Start of Records

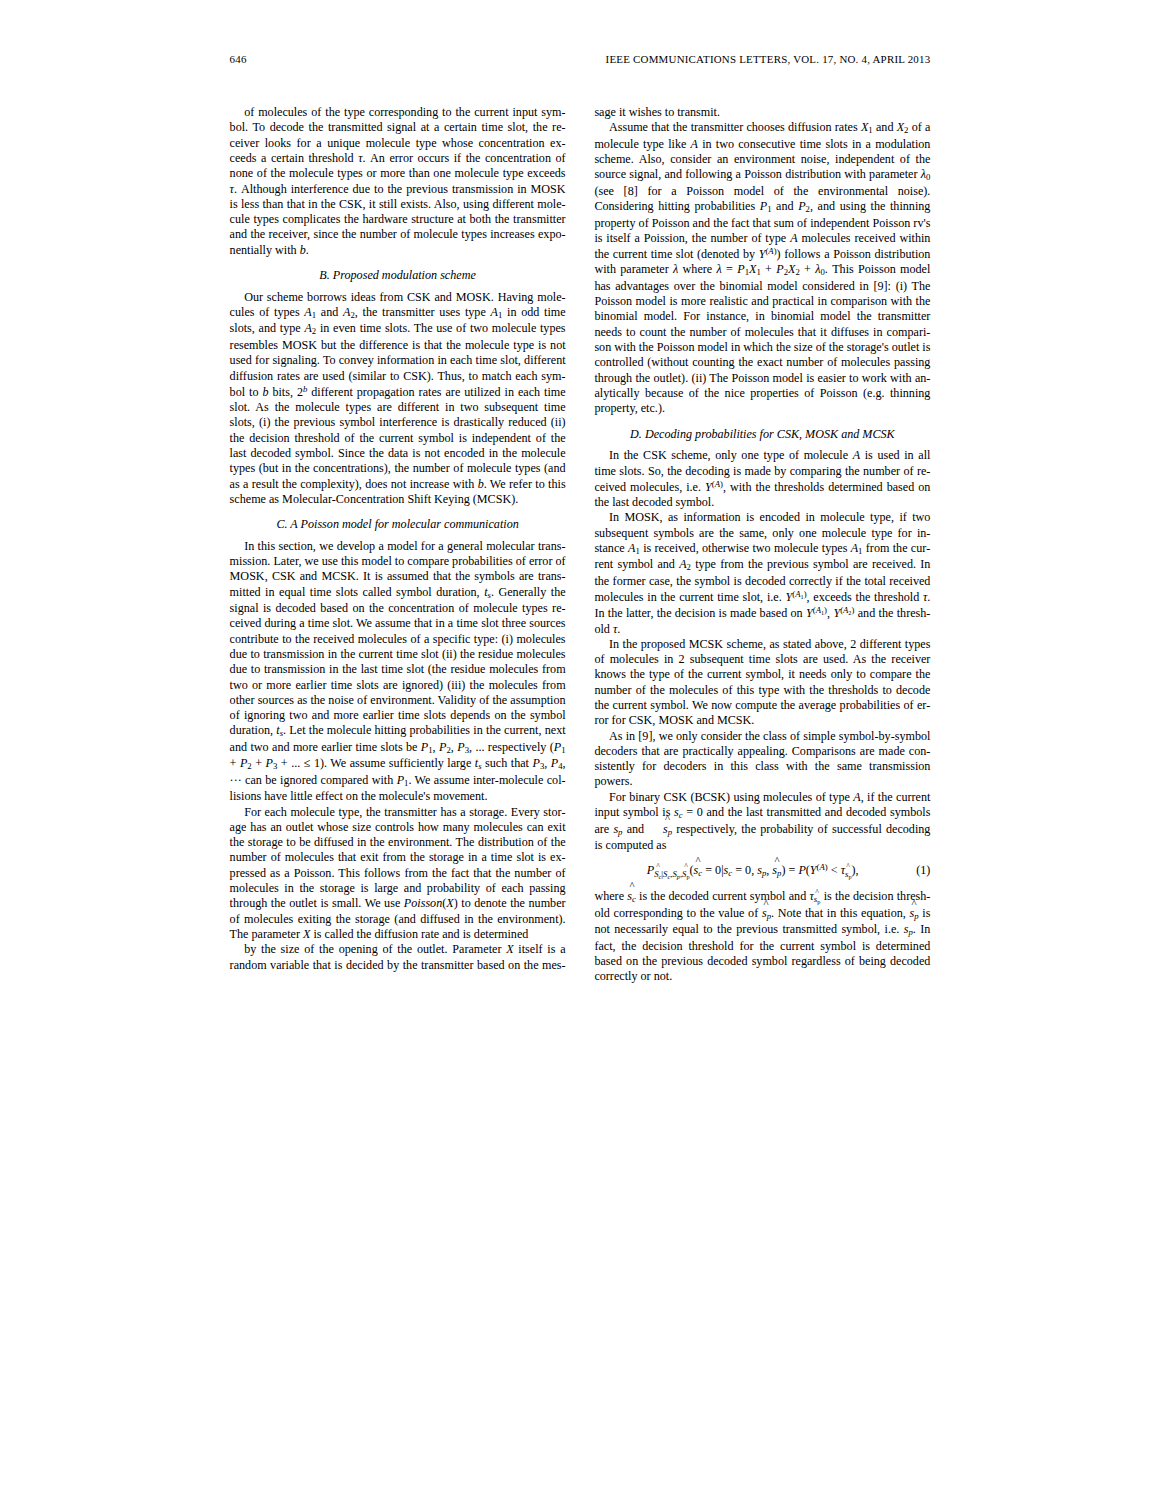646 IEEE COMMUNICATIONS LETTERS, VOL. 17, NO. 4, APRIL 2013
of molecules of the type corresponding to the current input symbol. To decode the transmitted signal at a certain time slot, the receiver looks for a unique molecule type whose concentration exceeds a certain threshold τ. An error occurs if the concentration of none of the molecule types or more than one molecule type exceeds τ. Although interference due to the previous transmission in MOSK is less than that in the CSK, it still exists. Also, using different molecule types complicates the hardware structure at both the transmitter and the receiver, since the number of molecule types increases exponentially with b.
B. Proposed modulation scheme
Our scheme borrows ideas from CSK and MOSK. Having molecules of types A1 and A2, the transmitter uses type A1 in odd time slots, and type A2 in even time slots. The use of two molecule types resembles MOSK but the difference is that the molecule type is not used for signaling. To convey information in each time slot, different diffusion rates are used (similar to CSK). Thus, to match each symbol to b bits, 2b different propagation rates are utilized in each time slot. As the molecule types are different in two subsequent time slots, (i) the previous symbol interference is drastically reduced (ii) the decision threshold of the current symbol is independent of the last decoded symbol. Since the data is not encoded in the molecule types (but in the concentrations), the number of molecule types (and as a result the complexity), does not increase with b. We refer to this scheme as Molecular-Concentration Shift Keying (MCSK).
C. A Poisson model for molecular communication
In this section, we develop a model for a general molecular transmission. Later, we use this model to compare probabilities of error of MOSK, CSK and MCSK. It is assumed that the symbols are transmitted in equal time slots called symbol duration, ts. Generally the signal is decoded based on the concentration of molecule types received during a time slot. We assume that in a time slot three sources contribute to the received molecules of a specific type: (i) molecules due to transmission in the current time slot (ii) the residue molecules due to transmission in the last time slot (the residue molecules from two or more earlier time slots are ignored) (iii) the molecules from other sources as the noise of environment. Validity of the assumption of ignoring two and more earlier time slots depends on the symbol duration, ts. Let the molecule hitting probabilities in the current, next and two and more earlier time slots be P1, P2, P3, ... respectively (P1 + P2 + P3 + ... ≤ 1). We assume sufficiently large ts such that P3, P4, ··· can be ignored compared with P1. We assume inter-molecule collisions have little effect on the molecule's movement.
For each molecule type, the transmitter has a storage. Every storage has an outlet whose size controls how many molecules can exit the storage to be diffused in the environment. The distribution of the number of molecules that exit from the storage in a time slot is expressed as a Poisson. This follows from the fact that the number of molecules in the storage is large and probability of each passing through the outlet is small. We use Poisson(X) to denote the number of molecules exiting the storage (and diffused in the environment). The parameter X is called the diffusion rate and is determined
by the size of the opening of the outlet. Parameter X itself is a random variable that is decided by the transmitter based on the message it wishes to transmit.
Assume that the transmitter chooses diffusion rates X1 and X2 of a molecule type like A in two consecutive time slots in a modulation scheme. Also, consider an environment noise, independent of the source signal, and following a Poisson distribution with parameter λ0 (see [8] for a Poisson model of the environmental noise). Considering hitting probabilities P1 and P2, and using the thinning property of Poisson and the fact that sum of independent Poisson rv's is itself a Poission, the number of type A molecules received within the current time slot (denoted by Y(A)) follows a Poisson distribution with parameter λ where λ = P1X1 + P2X2 + λ0. This Poisson model has advantages over the binomial model considered in [9]: (i) The Poisson model is more realistic and practical in comparison with the binomial model. For instance, in binomial model the transmitter needs to count the number of molecules that it diffuses in comparison with the Poisson model in which the size of the storage's outlet is controlled (without counting the exact number of molecules passing through the outlet). (ii) The Poisson model is easier to work with analytically because of the nice properties of Poisson (e.g. thinning property, etc.).
D. Decoding probabilities for CSK, MOSK and MCSK
In the CSK scheme, only one type of molecule A is used in all time slots. So, the decoding is made by comparing the number of received molecules, i.e. Y(A), with the thresholds determined based on the last decoded symbol.
In MOSK, as information is encoded in molecule type, if two subsequent symbols are the same, only one molecule type for instance A1 is received, otherwise two molecule types A1 from the current symbol and A2 type from the previous symbol are received. In the former case, the symbol is decoded correctly if the total received molecules in the current time slot, i.e. Y(A1), exceeds the threshold τ. In the latter, the decision is made based on Y(A1), Y(A2) and the threshold τ.
In the proposed MCSK scheme, as stated above, 2 different types of molecules in 2 subsequent time slots are used. As the receiver knows the type of the current symbol, it needs only to compare the number of the molecules of this type with the thresholds to decode the current symbol. We now compute the average probabilities of error for CSK, MOSK and MCSK.
As in [9], we only consider the class of simple symbol-by-symbol decoders that are practically appealing. Comparisons are made consistently for decoders in this class with the same transmission powers.
For binary CSK (BCSK) using molecules of type A, if the current input symbol is sc = 0 and the last transmitted and decoded symbols are sp and sp respectively, the probability of successful decoding is computed as
PSc|Sc,Sp,Sp(sc = 0|sc = 0, sp, sp) = P(Y(A) < τsp),(1)
where sc is the decoded current symbol and τsp is the decision threshold corresponding to the value of sp. Note that in this equation, sp is not necessarily equal to the previous transmitted symbol, i.e. sp. In fact, the decision threshold for the current symbol is determined based on the previous decoded symbol regardless of being decoded correctly or not.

End of Records

◆ Requirement ◆
Copy the data exactly. Any picture it contains is to be omitted.

◆ Result of the exercise ◆
646 IEEE COMMUNICATIONS LETTERS, VOL. 17, NO. 4, APRIL 2013
of molecules of the type corresponding to the current input symbol. To decode the transmitted signal at a certain time slot, the receiver looks for a unique molecule type whose concentration exceeds a certain threshold τ. An error occurs if the concentration of none of the molecule types or more than one molecule type exceeds τ. Although interference due to the previous transmission in MOSK is less than that in the CSK, it still exists. Also, using different molecule types complicates the hardware structure at both the transmitter and the receiver, since the number of molecule types increases exponentially with b.
B. Proposed modulation scheme
Our scheme borrows ideas from CSK and MOSK. Having molecules of types A1 and A2, the transmitter uses type A1 in odd time slots, and type A2 in even time slots. The use of two molecule types resembles MOSK but the difference is that the molecule type is not used for signaling. To convey information in each time slot, different diffusion rates are used (similar to CSK). Thus, to match each symbol to b bits, 2b different propagation rates are utilized in each time slot. As the molecule types are different in two subsequent time slots, (i) the previous symbol interference is drastically reduced (ii) the decision threshold of the current symbol is independent of the last decoded symbol. Since the data is not encoded in the molecule types (but in the concentrations), the number of molecule types (and as a result the complexity), does not increase with b. We refer to this scheme as Molecular-Concentration Shift Keying (MCSK).
C. A Poisson model for molecular communication
In this section, we develop a model for a general molecular transmission. Later, we use this model to compare probabilities of error of MOSK, CSK and MCSK. It is assumed that the symbols are transmitted in equal time slots called symbol duration, ts. Generally the signal is decoded based on the concentration of molecule types received during a time slot. We assume that in a time slot three sources contribute to the received molecules of a specific type: (i) molecules due to transmission in the current time slot (ii) the residue molecules due to transmission in the last time slot (the residue molecules from two or more earlier time slots are ignored) (iii) the molecules from other sources as the noise of environment. Validity of the assumption of ignoring two and more earlier time slots depends on the symbol duration, ts. Let the molecule hitting probabilities in the current, next and two and more earlier time slots be P1, P2, P3, ... respectively (P1 + P2 + P3 + ... ≤ 1). We assume sufficiently large ts such that P3, P4, ··· can be ignored compared with P1. We assume inter-molecule collisions have little effect on the molecule's movement.
For each molecule type, the transmitter has a storage. Every storage has an outlet whose size controls how many molecules can exit the storage to be diffused in the environment. The distribution of the number of molecules that exit from the storage in a time slot is expressed as a Poisson. This follows from the fact that the number of molecules in the storage is large and probability of each passing through the outlet is small. We use Poisson(X) to denote the number of molecules exiting the storage (and diffused in the environment). The parameter X is called the diffusion rate and is determined
by the size of the opening of the outlet. Parameter X itself is a random variable that is decided by the transmitter based on the message it wishes to transmit.
Assume that the transmitter chooses diffusion rates X1 and X2 of a molecule type like A in two consecutive time slots in a modulation scheme. Also, consider an environment noise, independent of the source signal, and following a Poisson distribution with parameter λ0 (see [8] for a Poisson model of the environmental noise). Considering hitting probabilities P1 and P2, and using the thinning property of Poisson and the fact that sum of independent Poisson rv's is itself a Poission, the number of type A molecules received within the current time slot (denoted by Y(A)) follows a Poisson distribution with parameter λ where λ = P1X1 + P2X2 + λ0. This Poisson model has advantages over the binomial model considered in [9]: (i) The Poisson model is more realistic and practical in comparison with the binomial model. For instance, in binomial model the transmitter needs to count the number of molecules that it diffuses in comparison with the Poisson model in which the size of the storage's outlet is controlled (without counting the exact number of molecules passing through the outlet). (ii) The Poisson model is easier to work with analytically because of the nice properties of Poisson (e.g. thinning property, etc.).
D. Decoding probabilities for CSK, MOSK and MCSK
In the CSK scheme, only one type of molecule A is used in all time slots. So, the decoding is made by comparing the number of received molecules, i.e. Y(A), with the thresholds determined based on the last decoded symbol.
In MOSK, as information is encoded in molecule type, if two subsequent symbols are the same, only one molecule type for instance A1 is received, otherwise two molecule types A1 from the current symbol and A2 type from the previous symbol are received. In the former case, the symbol is decoded correctly if the total received molecules in the current time slot, i.e. Y(A1), exceeds the threshold τ. In the latter, the decision is made based on Y(A1), Y(A2) and the threshold τ.
In the proposed MCSK scheme, as stated above, 2 different types of molecules in 2 subsequent time slots are used. As the receiver knows the type of the current symbol, it needs only to compare the number of the molecules of this type with the thresholds to decode the current symbol. We now compute the average probabilities of error for CSK, MOSK and MCSK.
As in [9], we only consider the class of simple symbol-by-symbol decoders that are practically appealing. Comparisons are made consistently for decoders in this class with the same transmission powers.
For binary CSK (BCSK) using molecules of type A, if the current input symbol is sc = 0 and the last transmitted and decoded symbols are sp and sp respectively, the probability of successful decoding is computed as
PSc|Sc,Sp,Sp(sc = 0|sc = 0, sp, sp) = P(Y(A) < τsp),(1)
where sc is the decoded current symbol and τsp is the decision threshold corresponding to the value of sp. Note that in this equation, sp is not necessarily equal to the previous transmitted symbol, i.e. sp. In fact, the decision threshold for the current symbol is determined based on the previous decoded symbol regardless of being decoded correctly or not.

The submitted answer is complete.